**Instructions to follow**
Each record below should be output verbatim, without pictures.

**Provided records**
+ + + +
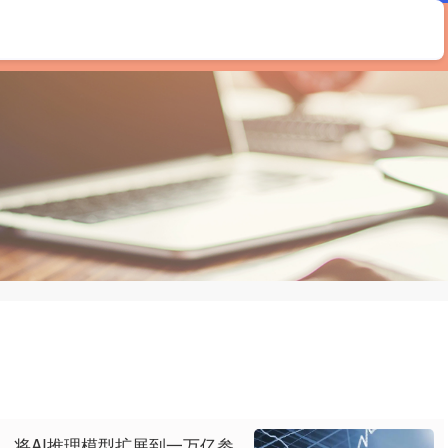
首页
恒汇证券
配资开户
股票配资开户
，将AI推理模型扩展到一万亿参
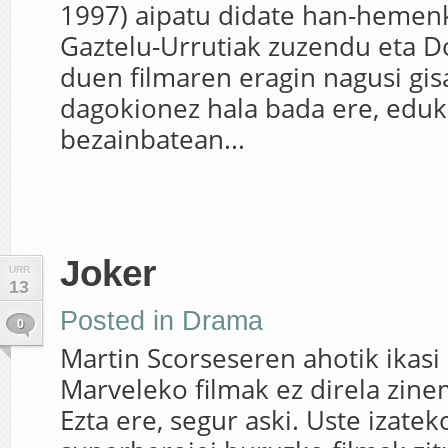
1997) aipatu didate han-hemen
Gaztelu-Urrutiak zuzendu eta D
duen filmaren eragin nagusi gis
dagokionez hala bada ere, eduk
bezainbatean...
Joker
URR
13
Posted in
Drama
0
Martin Scorseseren ahotik ikasi
Marveleko filmak ez direla zin
Ezta ere, segur aski. Uste izatek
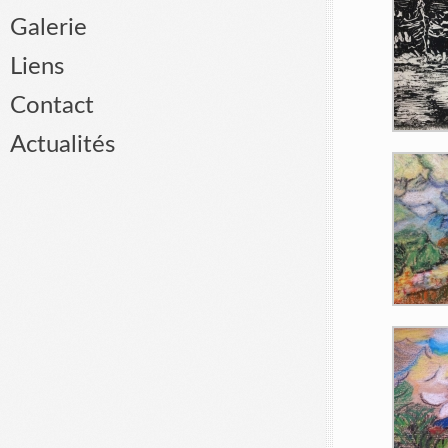
Galerie
Liens
Contact
Actualités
+ + + +
**Written response**
首页
恒汇证券
配资开户
股票配资开户
，将AI推理模型扩展到一万亿参
1997) aipatu didate han-hemen
Gaztelu-Urrutiak zuzendu eta D
duen filmaren eragin nagusi gis
dagokionez hala bada ere, eduk
bezainbatean...
Joker
URR
13
Posted in
Drama
0
Martin Scorseseren ahotik ikasi
Marveleko filmak ez direla zin
Ezta ere, segur aski. Uste izatek
Galerie
Liens
Contact
Actualités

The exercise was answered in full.